Victoria sees 'opportunities' in IAP expansion

Victorian roads minister says IAP can be expanded beyond current role; suggests using it for HML and night operations

By Brad Gardner | November 27, 2009

The Intelligent Access Program (IAP) may be expanded beyond its current role, Victoria’s Roads and Ports Minister Tim Pallas says.

Speaking at a technology summit last week, Pallas told attendees he sees "enormous opportunities" in using the device, which tracks a vehicle’s movements to ensure it does not stray onto a restricted route.

Victoria currently applies IAP to super B-doubles, concrete pump trucks and cranes but Pallas suggested using it to give operators access to higher mass limits (HML).

"While at this stage we’re using IAP for route compliance and to give the community confidence in the use of longer combinations, I see other opportunities," Pallas told the Intelligent Transport Systems Summit.

"IAP will enable vehicles with more mass to gain access to a specified road or network while keeping them off roads unable to cope with higher mass limits," he says.

Pallas also spoke of using the tool alongside incentives to encourage the industry to work outside peak times, adding that IAP could replace paper-based permits and allow operators to show they are meeting their chain of responsibility requirements.

He says IAP can also help improve the community acceptance of truck movements because larger vehicles will be restricted in where they can travel.

He says IAP is also the "industry’s ticket to wider community acceptance" because it allays community concerns over truck movements.

"Much of the community’s fear of bigger trucks is that these larger combinations might somehow find their way into residential streets or rumble through their local shopping centre," Pallas says.

"IAP is the technology we can use to assure the community that this is not the case and certainly not the intention."

During his speech, Pallas told attendees technological solutions are vital to resolving traffic congestion, improving safety and cutting pollution while meeting growing demands on the transport network.

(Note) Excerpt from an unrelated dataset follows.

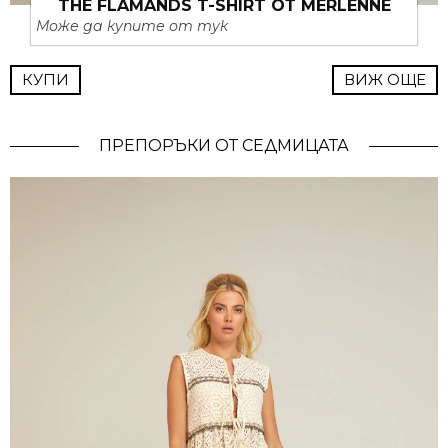
THE FLAMANDS T-SHIRT ОТ MERLENNE
Може да купите от тук
КУПИ
ВИЖ ОЩЕ
ПРЕПОРЪКИ ОТ СЕДМИЦАТА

He says the answer to traffic concerns is not to build more railways or freeways or to expand ports or widen arterial roads.

"These days, it’s far better to make more efficient use of existing infrastructure, and technology will be one of the ways we will do that," he says.

Unlike Victoria, governments in Queensland and New South Wales decided to link IAP to HML access.

South Australia earlier this year passed legislation to introduce the monitoring device, with the Rann Government saying it will follow Victoria’s lead in using it for higher productivity vehicles.

IAP has also been criticised by aspects of the trucking industry due to the costs involved and the lack of assurance over whether companies will receive access in return for installing the technology.